15 de março, 2005 - 21h34 GMT (18h34 Brasília)
O adolescente que acusa Michael Jackson de abuso sexual, Gavin Arvizo, disse nesta terça-feira, último dia de seu depoimento no julgamento do astro pop, que contou a um professor que não foi molestado pelo cantor para que não fosse alvo de piadas de seus colegas na escola.
Arvizo, de 15 anos, havia admitido na segunda-feira, ao ser interrogado pelo advogado de Jackson, que negou o abuso quando indagado por um professor, Jeffrey Alpert, em 2003.
Na semana passada, o adolescente relatou em um tribunal em Santa Maria, no Estado americano da Califórnia, como ocorreu o suposto abuso. Jackson nega todas as acusações.

Registros armazenados

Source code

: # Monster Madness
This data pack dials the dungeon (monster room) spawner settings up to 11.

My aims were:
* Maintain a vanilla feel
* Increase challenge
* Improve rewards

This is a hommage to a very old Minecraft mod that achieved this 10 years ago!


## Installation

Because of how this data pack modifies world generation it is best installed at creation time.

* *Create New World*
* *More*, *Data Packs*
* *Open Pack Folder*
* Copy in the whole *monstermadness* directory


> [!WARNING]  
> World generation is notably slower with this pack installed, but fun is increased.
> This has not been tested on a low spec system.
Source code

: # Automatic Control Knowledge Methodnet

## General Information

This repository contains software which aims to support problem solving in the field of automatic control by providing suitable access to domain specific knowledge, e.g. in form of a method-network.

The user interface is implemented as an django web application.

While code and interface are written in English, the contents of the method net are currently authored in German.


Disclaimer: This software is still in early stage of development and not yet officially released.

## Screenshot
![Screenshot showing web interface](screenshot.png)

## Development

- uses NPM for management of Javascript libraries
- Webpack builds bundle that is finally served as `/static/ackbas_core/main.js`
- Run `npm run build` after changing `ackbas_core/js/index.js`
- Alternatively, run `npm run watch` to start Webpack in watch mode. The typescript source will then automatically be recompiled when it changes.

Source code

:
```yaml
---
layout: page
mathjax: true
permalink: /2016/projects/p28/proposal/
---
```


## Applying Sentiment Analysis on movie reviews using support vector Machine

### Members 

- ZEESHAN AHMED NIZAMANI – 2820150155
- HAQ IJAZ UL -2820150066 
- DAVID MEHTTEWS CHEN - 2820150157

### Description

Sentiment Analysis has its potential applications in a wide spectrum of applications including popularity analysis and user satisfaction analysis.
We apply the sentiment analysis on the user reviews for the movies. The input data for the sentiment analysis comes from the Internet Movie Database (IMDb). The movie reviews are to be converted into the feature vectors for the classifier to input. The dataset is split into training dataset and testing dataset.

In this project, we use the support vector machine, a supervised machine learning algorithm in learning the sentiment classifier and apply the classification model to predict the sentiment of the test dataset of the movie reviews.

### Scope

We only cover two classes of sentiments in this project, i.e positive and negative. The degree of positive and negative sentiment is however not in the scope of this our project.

◆ TAREFAS A REALIZAR:
[A] Copie sem alterações, na notícia sobre o julgamento de Michael Jackson, todo o trecho que vai de "O adolescente que" até "colegas na escola.".
[B] Responda com base na notícia sobre o julgamento de Michael Jackson:
(i) Qual é a idade de Gavin Arvizo?
(ii) Qual é o nome do professor que fez perguntas ao adolescente em 2003?
(iii) Em que cidade fica o tribunal onde o adolescente relatou o suposto abuso?
[C] Escreva a continuação da notícia sobre o julgamento de Michael Jackson, a partir do ponto em que ela termina.

◆ RESPOSTAS DOS EXERCÍCIOS:
[A]
O adolescente que acusa Michael Jackson de abuso sexual, Gavin Arvizo, disse nesta terça-feira, último dia de seu depoimento no julgamento do astro pop, que contou a um professor que não foi molestado pelo cantor para que não fosse alvo de piadas de seus colegas na escola.

[B]
(i) 15 anos.
(ii) Jeffrey Alpert.
(iii) Santa Maria, no Estado americano da Califórnia.

[C]
Ao ser indagado pelo promotor Tom Sneddon sobre sua afirmação ao ex-professor, Arvizo disse que, ao voltar de sua última estada no rancho do cantor, Neverland, seus colegas de escola já estavam caçoando dele, dizendo que ele era o garoto que havia sido "estuprado" por Michael Jackson.
Disciplina
O adolescente disse que se viu envolvido em várias brigas e, por causa disso, foi chamado à sala de Alpert.
"Eu disse ao Sr. Alpert que ele (Michael Jackson) não tinha feito nada para mim", afirmou Arvizo.
O advogado de Jackson, Thomas Mesereau, destacou os vários problemas de disciplina que o adolescente tinha tido na escola onde Alpert era diretor.
Mersereau também tentou sugerir que Gavin foi motivado por vingança depois que se sentiu abandonado pelo cantor - um homem que viu como um pai e a quem chamou de "papai Michael", disseram correspondentes da BBC na Califórnia.
Na quinta-feira passada, Gavin Arvizo disse que consumiu bebida alcoólica com Jackson no rancho de Neverland em 2003.
Ele afirmou ainda que estava na cama com o cantor que, depois de fazer várias perguntas sobre sexo para o garoto, colocou sua mão embaixo da calça do seu pijama e tocou em sua genitália.